Vu de Camargue et dans le contexte politique général, j’ai le même sentiment amer et inquiet que face à la disparition du modèle paysan français… celui de voir le scénario terrible mais connu se réaliser, les mondes meilleurs dont nous alertaient Blade Runner, Huxley, Heinlein etc...

Quelle place pour la fantasy dans votre programme 2023 ?

''La porte des remparts sublimes'', premier volume d’un diptyque, une véritable surprise de Monsieur Pierre Bordage en mai prochain ! Je m’en réjouis d’avance, c’est un roman d’initiation érotique tout à fait sensationnel qui narre les aventures de Sibelle la charmeresse. Pierre a réussi un roman absolument érotique et un pur roman de fantasy aux effets dignes des plus grands feuilletonistes populaires, d’une grande maîtrise, joyeuse et jubilatoire. Une facette nouvelle, même s’il avait déjà montré son intérêt pour le sexe et le plaisir, de notre grand écrivain national. Je ne veux rien dévoiler, mais un homme comme Bordage qui écrit un érotique, c’est passionnant et ça se déguste. Et c’est forcément une belle vision de l’amour et du plaisir sexuel.
En fantastique horrifique punk, nous rééditons en avril un roman aujourd’hui assez culte, ''Dans tes veines'' de Morgane Caussarieu, la "fille prodige du fantastique français" en pleine ascension depuis Vertèbres, qui renouvelle comme personne la thématique du vampire. Pour l’occasion, elle a réécrit totalement son premier roman paru il y a 10 ans, une version mûre et plus forte encore où elle développe sa vision très personnelle du vampire et du cannibale.
Nous sortirons un recueil de nouvelles enthousiasmant de Joëlle Wintrebert en octobre, qui comporte quelques textes fantastiques, des textes profondément féministes, toujours subtils et plein de sens.
Enfin, du prince Neil Gaiman, nous allons rééditer en mai ''Anansi Boys'', la suite d’American Gods à lire et relire, et aussi en octobre la version illustrée d’un roman d’une grande beauté, un roman universel, L’océan au bout du chemin, une plongée dans l’enfance autant que dans l’origine du fantastique.
Enfin, pour tous les lecteurs qui l’attentent avec impatience, je peux annoncer que le quatrième volume du cycle de Syffe de Patrick Dewdney paraîtra finalement début 2024, et qu’il fera encore évènement en fantasy !

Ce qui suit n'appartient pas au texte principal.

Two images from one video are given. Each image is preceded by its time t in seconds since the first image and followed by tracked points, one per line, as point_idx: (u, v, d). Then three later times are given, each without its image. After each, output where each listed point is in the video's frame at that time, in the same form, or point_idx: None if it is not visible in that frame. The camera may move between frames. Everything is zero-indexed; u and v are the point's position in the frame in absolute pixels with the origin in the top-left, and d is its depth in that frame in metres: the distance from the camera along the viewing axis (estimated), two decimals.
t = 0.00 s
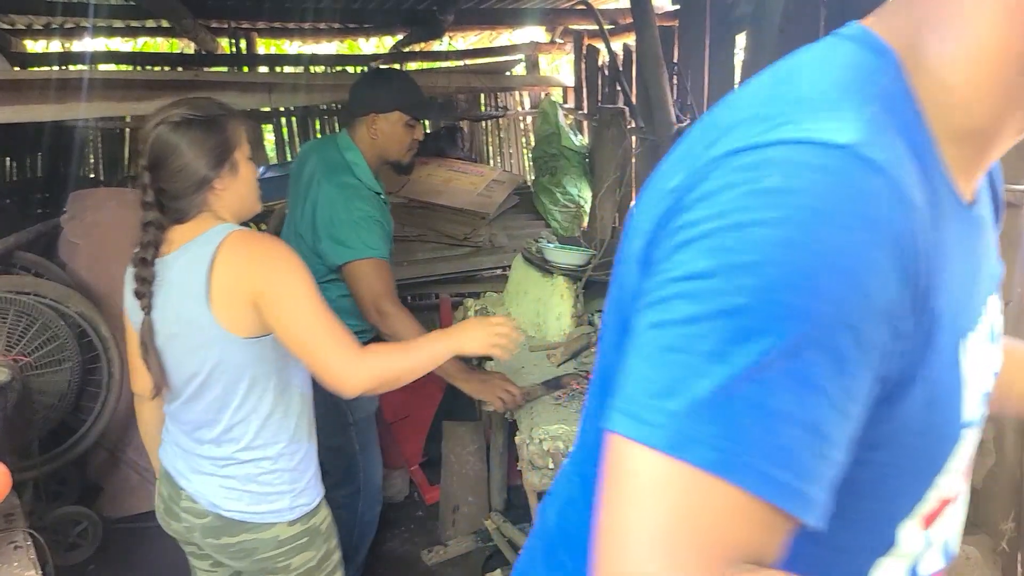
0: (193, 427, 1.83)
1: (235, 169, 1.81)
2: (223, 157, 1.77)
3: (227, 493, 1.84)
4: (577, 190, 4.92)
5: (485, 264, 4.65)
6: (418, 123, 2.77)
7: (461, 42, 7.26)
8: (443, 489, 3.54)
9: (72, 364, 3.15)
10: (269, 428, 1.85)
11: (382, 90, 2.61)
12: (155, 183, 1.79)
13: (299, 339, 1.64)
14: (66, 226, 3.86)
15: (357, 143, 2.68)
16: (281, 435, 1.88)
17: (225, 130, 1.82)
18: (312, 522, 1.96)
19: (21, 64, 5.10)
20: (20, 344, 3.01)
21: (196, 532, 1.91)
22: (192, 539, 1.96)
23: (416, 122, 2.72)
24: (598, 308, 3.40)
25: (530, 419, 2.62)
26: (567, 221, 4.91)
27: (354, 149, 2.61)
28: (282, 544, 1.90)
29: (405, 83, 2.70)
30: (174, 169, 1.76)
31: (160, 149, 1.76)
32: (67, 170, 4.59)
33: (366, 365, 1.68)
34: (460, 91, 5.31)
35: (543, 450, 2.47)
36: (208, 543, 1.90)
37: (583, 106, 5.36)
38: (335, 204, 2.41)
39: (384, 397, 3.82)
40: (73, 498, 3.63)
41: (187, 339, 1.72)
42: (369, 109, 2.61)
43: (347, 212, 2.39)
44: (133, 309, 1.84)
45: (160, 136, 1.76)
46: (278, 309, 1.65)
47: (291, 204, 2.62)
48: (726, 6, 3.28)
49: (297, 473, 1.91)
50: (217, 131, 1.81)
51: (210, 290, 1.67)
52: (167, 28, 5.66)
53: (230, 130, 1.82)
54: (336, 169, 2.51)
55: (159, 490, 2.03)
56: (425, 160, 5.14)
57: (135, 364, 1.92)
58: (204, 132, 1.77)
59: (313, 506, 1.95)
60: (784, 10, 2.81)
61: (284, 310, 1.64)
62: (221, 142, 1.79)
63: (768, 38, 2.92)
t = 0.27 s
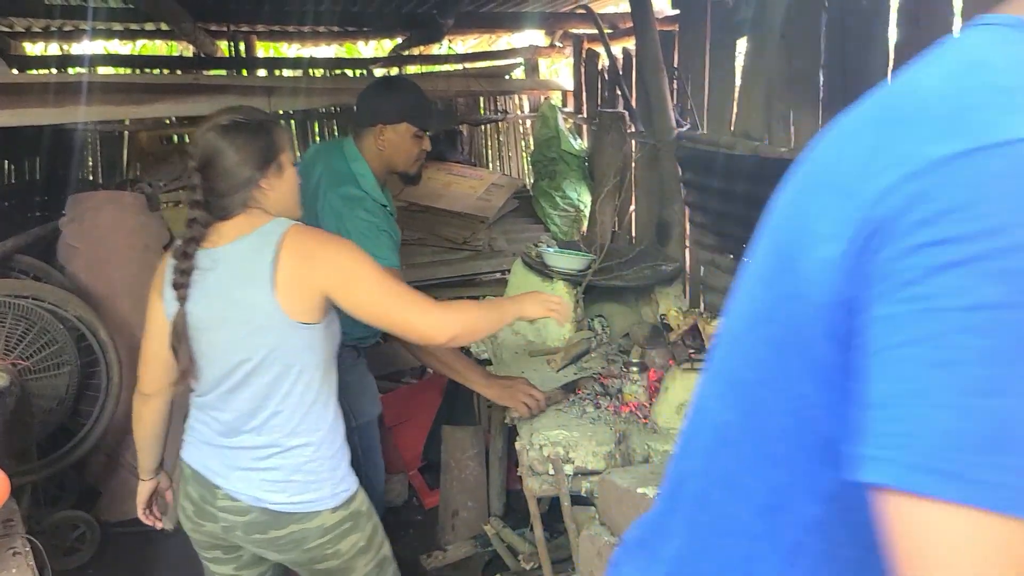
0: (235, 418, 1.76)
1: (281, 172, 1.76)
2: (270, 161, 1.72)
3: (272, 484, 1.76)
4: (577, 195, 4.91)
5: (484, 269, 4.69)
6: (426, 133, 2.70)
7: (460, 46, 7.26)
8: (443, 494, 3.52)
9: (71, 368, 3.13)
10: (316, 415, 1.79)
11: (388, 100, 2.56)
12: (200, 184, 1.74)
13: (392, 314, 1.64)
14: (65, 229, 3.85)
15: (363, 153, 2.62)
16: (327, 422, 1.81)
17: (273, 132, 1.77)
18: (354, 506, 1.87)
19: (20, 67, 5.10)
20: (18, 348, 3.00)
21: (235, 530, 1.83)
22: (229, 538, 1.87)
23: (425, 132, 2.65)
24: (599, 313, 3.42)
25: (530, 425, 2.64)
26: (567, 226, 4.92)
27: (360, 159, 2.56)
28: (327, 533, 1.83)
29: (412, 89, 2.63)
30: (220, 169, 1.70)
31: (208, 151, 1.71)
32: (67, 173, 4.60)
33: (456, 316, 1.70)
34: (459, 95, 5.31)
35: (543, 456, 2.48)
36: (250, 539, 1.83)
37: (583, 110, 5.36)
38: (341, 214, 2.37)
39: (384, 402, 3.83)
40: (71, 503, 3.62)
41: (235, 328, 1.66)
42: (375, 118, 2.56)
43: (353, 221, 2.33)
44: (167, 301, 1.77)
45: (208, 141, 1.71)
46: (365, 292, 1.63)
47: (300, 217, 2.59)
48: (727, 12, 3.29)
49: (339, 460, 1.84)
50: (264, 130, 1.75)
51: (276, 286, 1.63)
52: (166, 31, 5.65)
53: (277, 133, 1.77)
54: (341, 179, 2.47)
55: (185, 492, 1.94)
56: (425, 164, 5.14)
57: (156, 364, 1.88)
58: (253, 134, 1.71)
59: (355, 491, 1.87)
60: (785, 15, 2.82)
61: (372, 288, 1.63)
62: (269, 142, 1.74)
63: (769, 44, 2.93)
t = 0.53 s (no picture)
0: (330, 408, 1.65)
1: (370, 174, 1.73)
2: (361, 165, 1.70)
3: (367, 475, 1.66)
4: (578, 193, 4.92)
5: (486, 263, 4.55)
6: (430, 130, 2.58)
7: (460, 44, 7.25)
8: (443, 492, 3.51)
9: (69, 364, 3.12)
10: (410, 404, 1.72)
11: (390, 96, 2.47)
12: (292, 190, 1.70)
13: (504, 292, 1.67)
14: (64, 224, 3.84)
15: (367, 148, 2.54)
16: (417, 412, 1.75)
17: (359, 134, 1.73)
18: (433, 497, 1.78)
19: (20, 62, 5.08)
20: (16, 343, 2.98)
21: (322, 526, 1.70)
22: (311, 538, 1.74)
23: (428, 128, 2.54)
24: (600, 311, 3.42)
25: (530, 422, 2.63)
26: (567, 224, 4.88)
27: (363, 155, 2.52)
28: (413, 523, 1.73)
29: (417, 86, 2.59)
30: (316, 169, 1.66)
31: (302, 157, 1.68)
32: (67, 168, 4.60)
33: (554, 280, 1.76)
34: (460, 93, 5.30)
35: (544, 454, 2.47)
36: (337, 534, 1.71)
37: (584, 108, 5.36)
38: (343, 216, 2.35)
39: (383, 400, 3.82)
40: (70, 498, 3.61)
41: (341, 315, 1.58)
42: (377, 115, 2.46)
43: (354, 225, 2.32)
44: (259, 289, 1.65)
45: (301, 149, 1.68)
46: (476, 276, 1.65)
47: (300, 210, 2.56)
48: (729, 10, 3.28)
49: (421, 450, 1.76)
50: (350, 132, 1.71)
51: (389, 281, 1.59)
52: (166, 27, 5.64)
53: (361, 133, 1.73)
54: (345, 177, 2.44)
55: (254, 494, 1.78)
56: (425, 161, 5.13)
57: (229, 357, 1.74)
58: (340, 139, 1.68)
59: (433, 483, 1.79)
60: (787, 14, 2.82)
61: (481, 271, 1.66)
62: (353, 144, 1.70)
63: (772, 42, 2.93)
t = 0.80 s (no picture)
0: (420, 393, 1.62)
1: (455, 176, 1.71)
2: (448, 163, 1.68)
3: (452, 462, 1.64)
4: (577, 194, 4.90)
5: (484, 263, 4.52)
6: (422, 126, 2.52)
7: (460, 44, 7.24)
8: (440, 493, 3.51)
9: (66, 363, 3.12)
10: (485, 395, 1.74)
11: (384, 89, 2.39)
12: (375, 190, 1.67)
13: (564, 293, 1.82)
14: (62, 223, 3.84)
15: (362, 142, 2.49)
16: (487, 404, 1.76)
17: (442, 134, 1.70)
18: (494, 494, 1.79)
19: (18, 61, 5.07)
20: (13, 343, 2.97)
21: (400, 515, 1.65)
22: (385, 530, 1.68)
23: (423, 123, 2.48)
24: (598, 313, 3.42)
25: (528, 424, 2.63)
26: (566, 225, 4.87)
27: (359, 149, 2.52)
28: (483, 515, 1.74)
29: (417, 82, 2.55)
30: (408, 167, 1.63)
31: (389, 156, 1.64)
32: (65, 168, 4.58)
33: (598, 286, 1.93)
34: (459, 93, 5.29)
35: (541, 455, 2.47)
36: (414, 524, 1.66)
37: (583, 109, 5.36)
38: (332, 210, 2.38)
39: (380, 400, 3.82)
40: (66, 498, 3.61)
41: (438, 299, 1.58)
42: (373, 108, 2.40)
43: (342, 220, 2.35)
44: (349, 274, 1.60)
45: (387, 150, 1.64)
46: (541, 278, 1.79)
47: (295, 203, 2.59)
48: (728, 12, 3.28)
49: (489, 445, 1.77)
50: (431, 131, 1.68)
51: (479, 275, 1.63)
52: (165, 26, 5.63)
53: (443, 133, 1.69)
54: (338, 169, 2.45)
55: (323, 487, 1.69)
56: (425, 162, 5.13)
57: (317, 341, 1.68)
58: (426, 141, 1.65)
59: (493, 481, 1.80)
60: (787, 16, 2.82)
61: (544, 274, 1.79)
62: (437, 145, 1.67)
63: (771, 44, 2.92)
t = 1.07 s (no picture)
0: (449, 385, 1.62)
1: (472, 170, 1.71)
2: (464, 159, 1.68)
3: (481, 454, 1.64)
4: (576, 194, 4.90)
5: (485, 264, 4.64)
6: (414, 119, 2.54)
7: (460, 44, 7.23)
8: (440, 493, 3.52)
9: (64, 363, 3.12)
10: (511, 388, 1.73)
11: (374, 83, 2.42)
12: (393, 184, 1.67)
13: (594, 273, 1.79)
14: (60, 223, 3.85)
15: (353, 137, 2.53)
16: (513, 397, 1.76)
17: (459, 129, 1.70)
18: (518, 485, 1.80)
19: (17, 60, 5.06)
20: (12, 342, 2.97)
21: (433, 507, 1.65)
22: (416, 523, 1.68)
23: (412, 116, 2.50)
24: (596, 313, 3.42)
25: (527, 423, 2.63)
26: (563, 224, 4.86)
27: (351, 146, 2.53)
28: (510, 507, 1.74)
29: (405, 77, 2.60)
30: (427, 161, 1.62)
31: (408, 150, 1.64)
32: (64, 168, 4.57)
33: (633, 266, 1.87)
34: (458, 93, 5.29)
35: (540, 455, 2.48)
36: (445, 517, 1.66)
37: (583, 109, 5.36)
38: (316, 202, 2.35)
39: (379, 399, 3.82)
40: (65, 497, 3.61)
41: (465, 291, 1.58)
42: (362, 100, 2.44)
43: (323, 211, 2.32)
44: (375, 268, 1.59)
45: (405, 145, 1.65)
46: (566, 264, 1.75)
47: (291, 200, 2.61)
48: (728, 12, 3.28)
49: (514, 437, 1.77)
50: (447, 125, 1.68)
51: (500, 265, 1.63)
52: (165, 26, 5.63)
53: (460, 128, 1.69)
54: (331, 166, 2.45)
55: (352, 482, 1.68)
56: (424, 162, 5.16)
57: (337, 339, 1.67)
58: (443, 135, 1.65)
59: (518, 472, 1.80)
60: (786, 17, 2.82)
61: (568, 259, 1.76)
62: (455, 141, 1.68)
63: (771, 44, 2.93)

Enfin, quel sera votre plus grand défi pour cette nouvelle année ?

Le défi ce serait de passer de nouveau cette année la barre des 100.00 exemplaires vendus, mais aussi d’imposer notre littérature francobelgosuisse, qui entretiens des relations intimes avec l’imaginaire : après le ''Alfie'' de Christopher Bouix qui continue de séduire dans tous les rayons, Christophe Siebert avec ''Valentina'' et le suisse Antoine Jaquier avec ''Tous les arbres au dessous en janvier'', Justine Niogret et Thomas Gunzig, pour la rentrée de septembre, vont surprendre avec des romans post-apo et/ou survivalistes absolument formidables !

''Propos recueillis et mis en forme par Emmanuel Chastellière''.